#### [Text provided]

Looks like there's a test failure:

  File "/home/jenkins-build/build/workspace/ceph-pull-requests/src/pybind/mgr/orchestrator/_interface.py", line 295, in _finalize
    next_result = self._on_complete(self._value)
  File "/home/jenkins-build/build/workspace/ceph-pull-requests/src/pybind/mgr/cephadm/module.py", line 110, in <lambda>
    return CephadmCompletion(on_complete=lambda _: f(*args, **kwargs))
  File "/home/jenkins-build/build/workspace/ceph-pull-requests/src/pybind/mgr/cephadm/module.py", line 1365, in add_host
    return self._add_host(spec)
  File "/home/jenkins-build/build/workspace/ceph-pull-requests/src/pybind/mgr/cephadm/module.py", line 1351, in _add_host
    error_ok=True, no_fsid=True)
  File "/home/jenkins-build/build/workspace/ceph-pull-requests/src/pybind/mgr/cephadm/module.py", line 1284, in _run_cephadm
    self._copy_cephadm(conn, cephadm_dest)
  File "/home/jenkins-build/build/workspace/ceph-pull-requests/src/pybind/mgr/cephadm/module.py", line 1227, in _copy_cephadm
    stdin=self._cephadm.encode('utf-8'))
  File "/home/jenkins-build/build/workspace/ceph-pull-requests/src/pybind/mgr/cephadm/tests/test_cephadm.py", line 802, in _check
    raise Exception("boom: connection is dead")
Exception: boom: connection is dead

jschmid1 · 2020-10-01T09:59:02Z

For my own clarity. This PR does the following:

Every time we execute a command from mgr/cephadm, we no longer execute it by directly feeding it to python's stdin but rather save it to /var/lib/ceph/fsid/cephadm/$mgr_name and execute this script with the provided args instead.

We also mount /var/lib/ceph/fsid/ it to any type->mgr container.

Do we do anything with the mounted cephadm_path inside the container?

Is that correct @jmolmo ?

jmolmo · 2020-10-01T10:34:25Z

Looks like there's a test failure:

  File "/home/jenkins-build/build/workspace/ceph-pull-requests/src/pybind/mgr/orchestrator/_interface.py", line 295, in _finalize
    next_result = self._on_complete(self._value)
  File "/home/jenkins-build/build/workspace/ceph-pull-requests/src/pybind/mgr/cephadm/module.py", line 110, in <lambda>
    return CephadmCompletion(on_complete=lambda _: f(*args, **kwargs))
  File "/home/jenkins-build/build/workspace/ceph-pull-requests/src/pybind/mgr/cephadm/module.py", line 1365, in add_host
    return self._add_host(spec)
  File "/home/jenkins-build/build/workspace/ceph-pull-requests/src/pybind/mgr/cephadm/module.py", line 1351, in _add_host
    error_ok=True, no_fsid=True)
  File "/home/jenkins-build/build/workspace/ceph-pull-requests/src/pybind/mgr/cephadm/module.py", line 1284, in _run_cephadm
    self._copy_cephadm(conn, cephadm_dest)
  File "/home/jenkins-build/build/workspace/ceph-pull-requests/src/pybind/mgr/cephadm/module.py", line 1227, in _copy_cephadm
    stdin=self._cephadm.encode('utf-8'))
  File "/home/jenkins-build/build/workspace/ceph-pull-requests/src/pybind/mgr/cephadm/tests/test_cephadm.py", line 802, in _check
    raise Exception("boom: connection is dead")

#### [What you will do]
Using the traceback in the cephadm pull request thread, explain in one to three sentences where the test failure's exception is raised and which call leads to it.

#### [Information given]
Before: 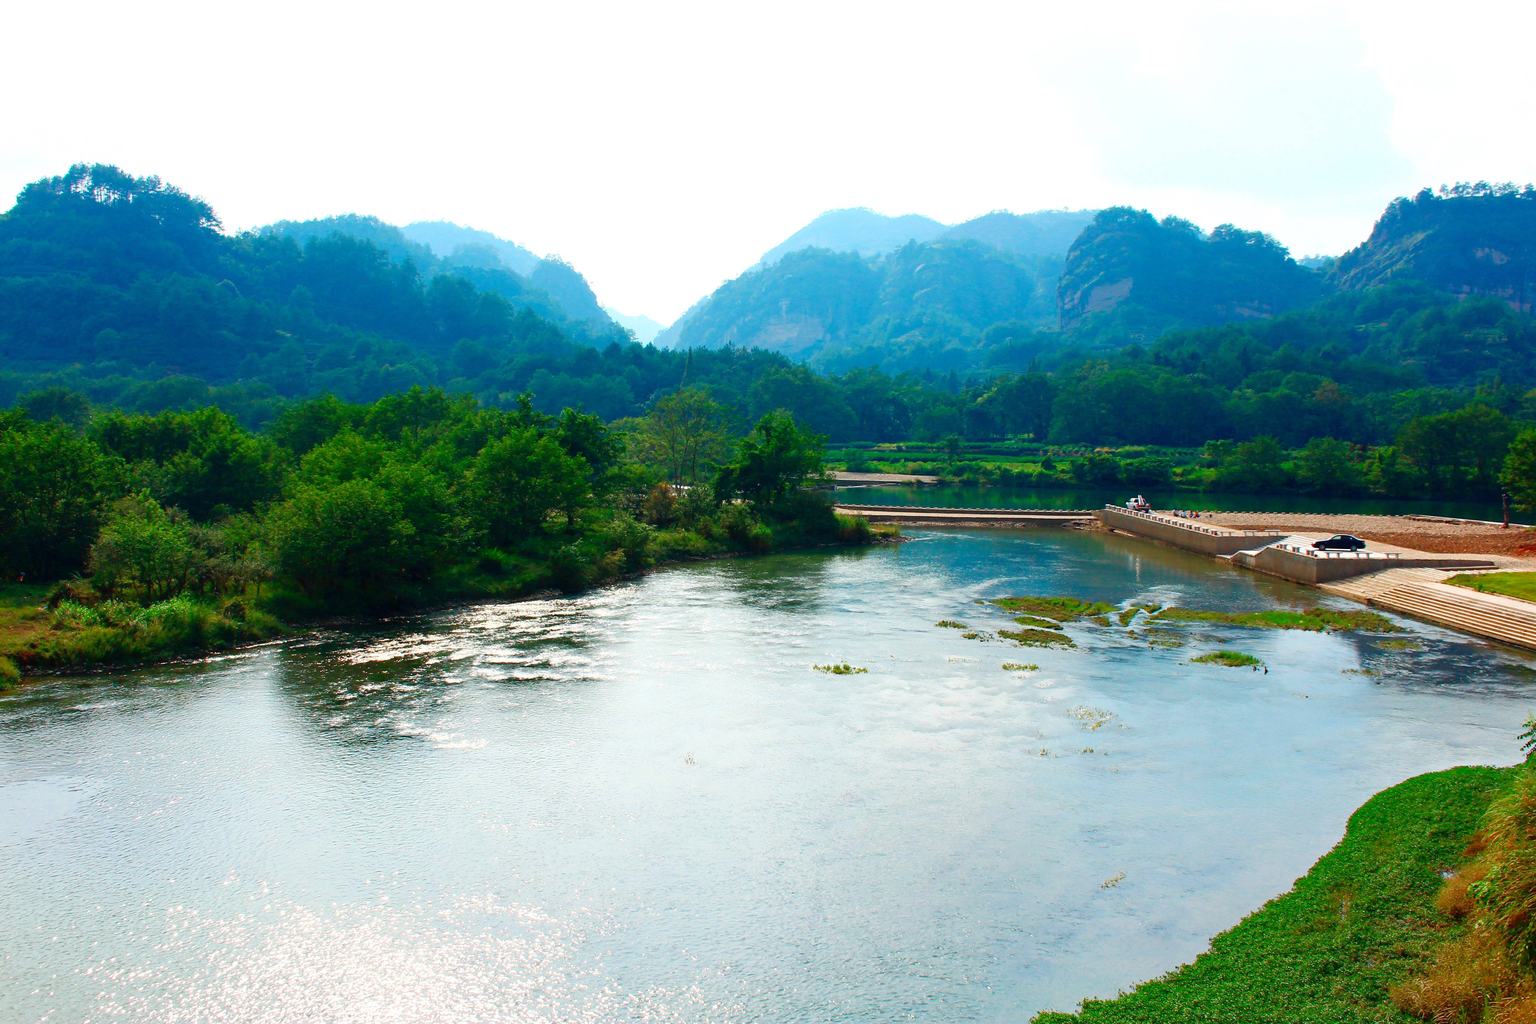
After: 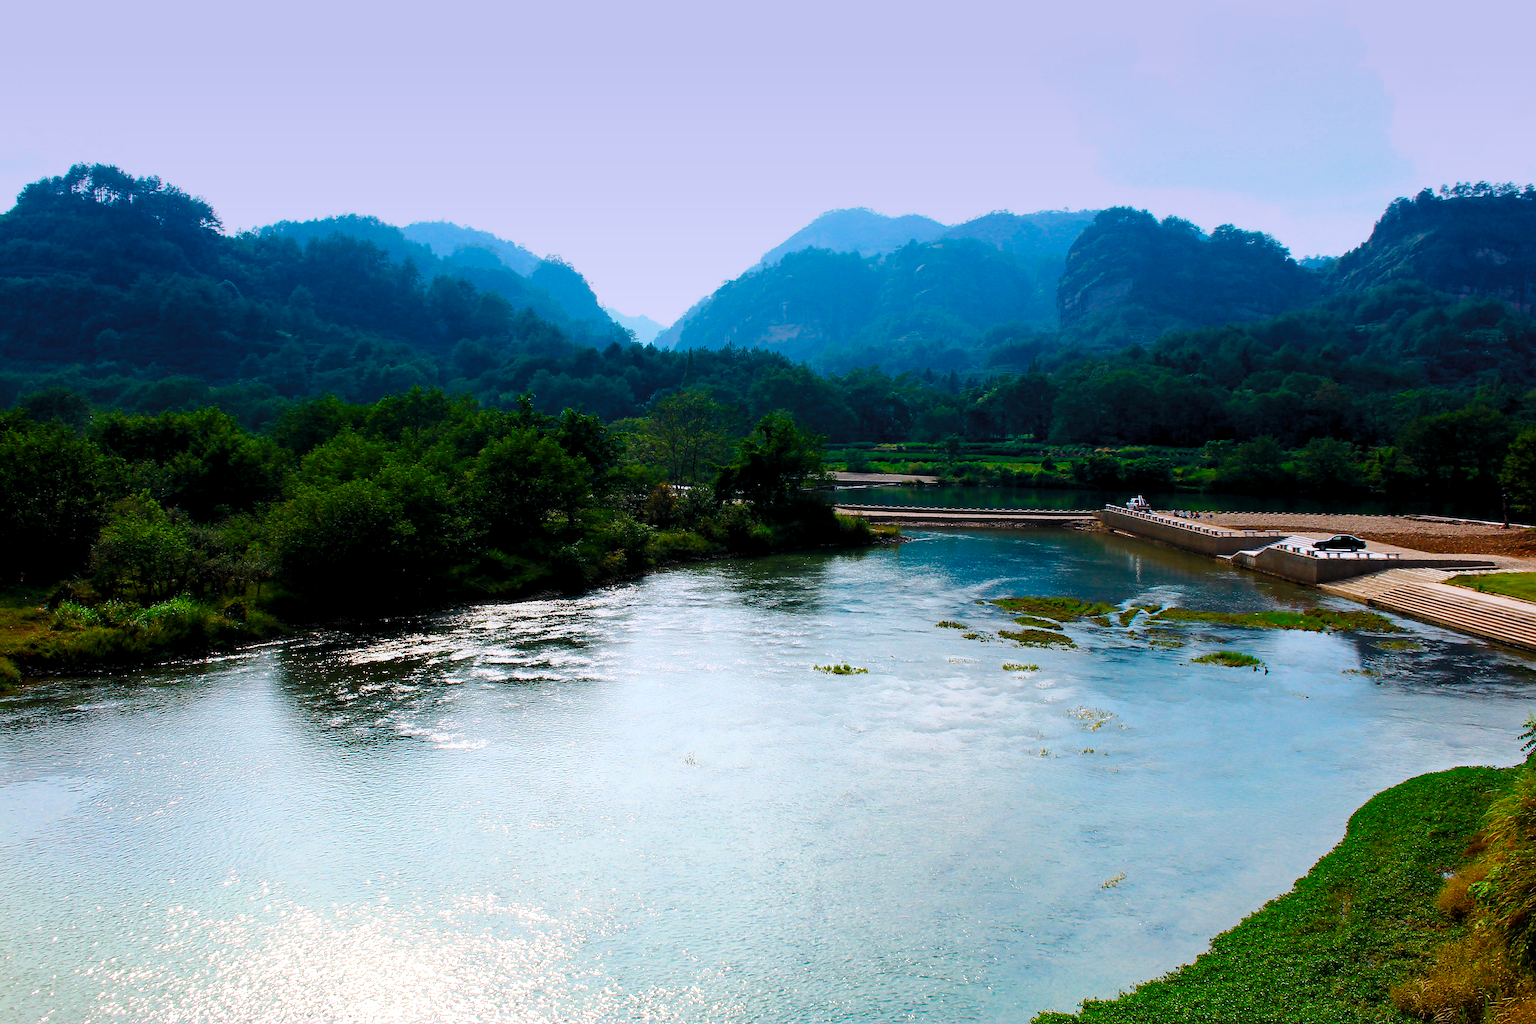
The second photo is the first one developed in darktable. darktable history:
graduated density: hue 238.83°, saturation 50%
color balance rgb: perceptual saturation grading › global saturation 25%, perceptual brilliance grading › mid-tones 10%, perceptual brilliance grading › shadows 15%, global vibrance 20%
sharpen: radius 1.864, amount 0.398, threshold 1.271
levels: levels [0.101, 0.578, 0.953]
* * *
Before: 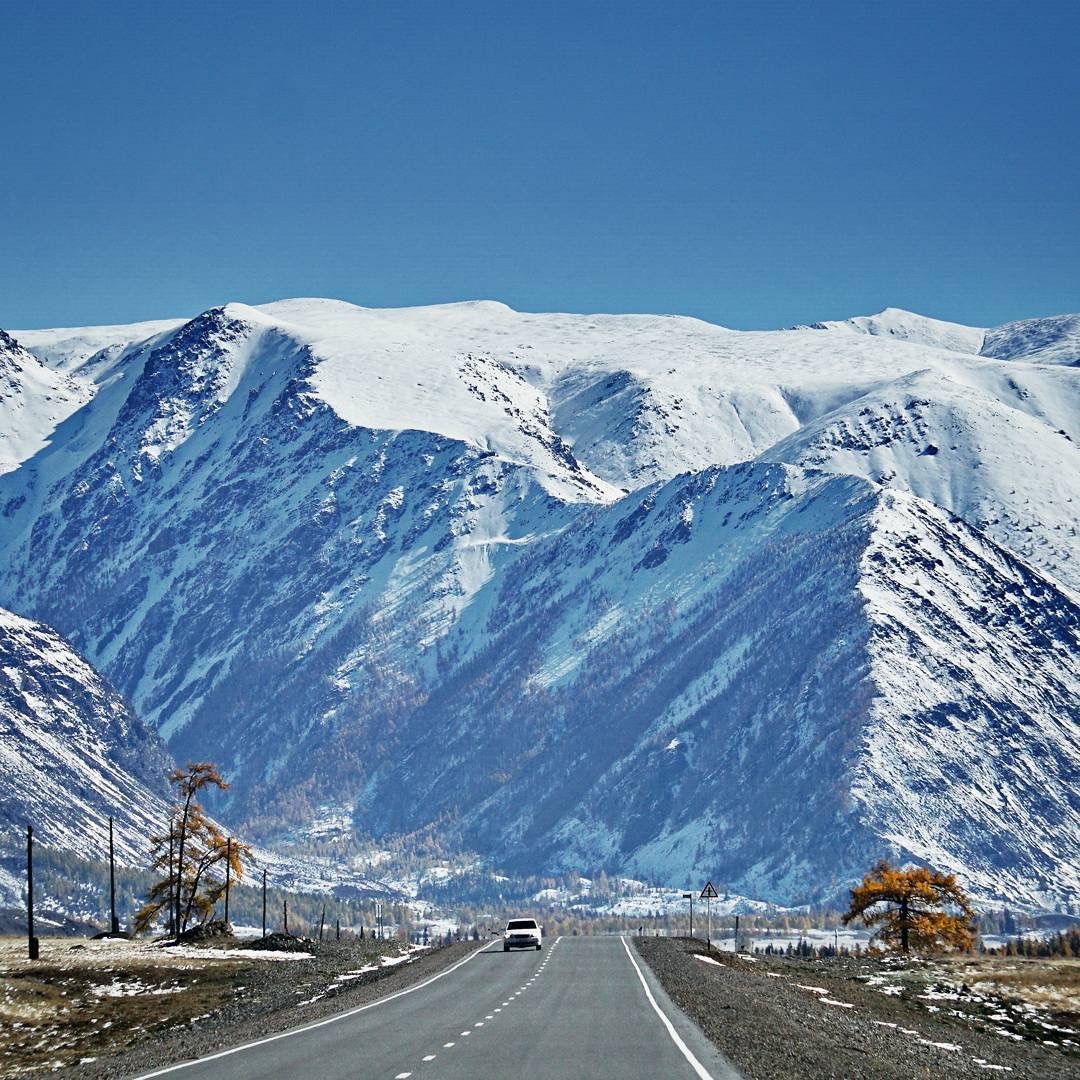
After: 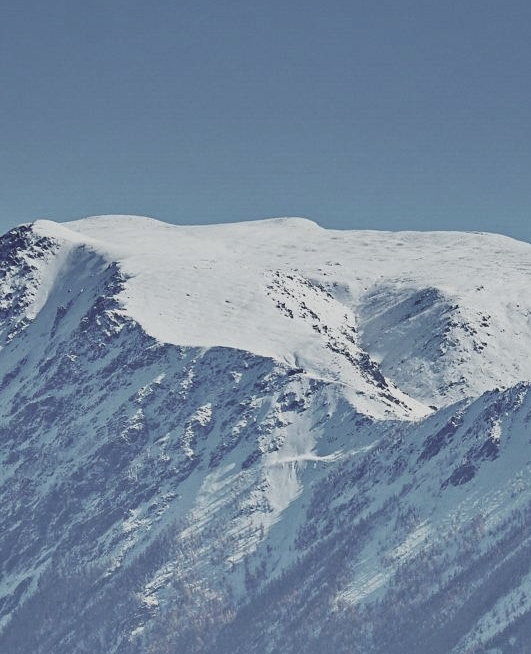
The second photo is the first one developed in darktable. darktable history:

#### [Exercise response]
The exception is raised in the `_check` function at line 802 of `cephadm/tests/test_cephadm.py`, which raises `Exception("boom: connection is dead")`. That function is reached from the call in `_copy_cephadm` at line 1227 of `cephadm/module.py`. `_copy_cephadm` is invoked by `_run_cephadm` during `_add_host`.